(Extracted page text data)
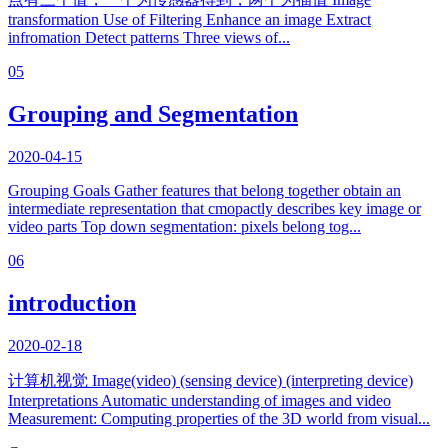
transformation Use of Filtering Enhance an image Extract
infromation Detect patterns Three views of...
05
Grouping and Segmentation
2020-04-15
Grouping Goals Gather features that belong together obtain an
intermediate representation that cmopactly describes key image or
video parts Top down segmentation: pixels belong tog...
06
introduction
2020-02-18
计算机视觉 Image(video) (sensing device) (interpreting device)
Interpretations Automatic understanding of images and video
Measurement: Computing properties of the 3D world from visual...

---

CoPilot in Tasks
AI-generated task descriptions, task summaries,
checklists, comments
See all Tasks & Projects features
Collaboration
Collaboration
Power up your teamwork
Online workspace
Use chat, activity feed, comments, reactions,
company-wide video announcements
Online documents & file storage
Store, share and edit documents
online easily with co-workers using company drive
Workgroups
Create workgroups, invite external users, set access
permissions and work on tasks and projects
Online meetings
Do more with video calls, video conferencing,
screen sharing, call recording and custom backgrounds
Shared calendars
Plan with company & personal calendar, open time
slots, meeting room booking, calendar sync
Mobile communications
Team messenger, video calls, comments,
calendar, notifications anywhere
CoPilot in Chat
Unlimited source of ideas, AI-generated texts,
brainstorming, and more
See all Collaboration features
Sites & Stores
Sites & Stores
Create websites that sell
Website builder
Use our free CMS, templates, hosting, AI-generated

**Description of the task:** Copy from the entries only those lines that hold the word "Grouping".

**Worked solution:**
Grouping and Segmentation
Grouping Goals Gather features that belong together obtain an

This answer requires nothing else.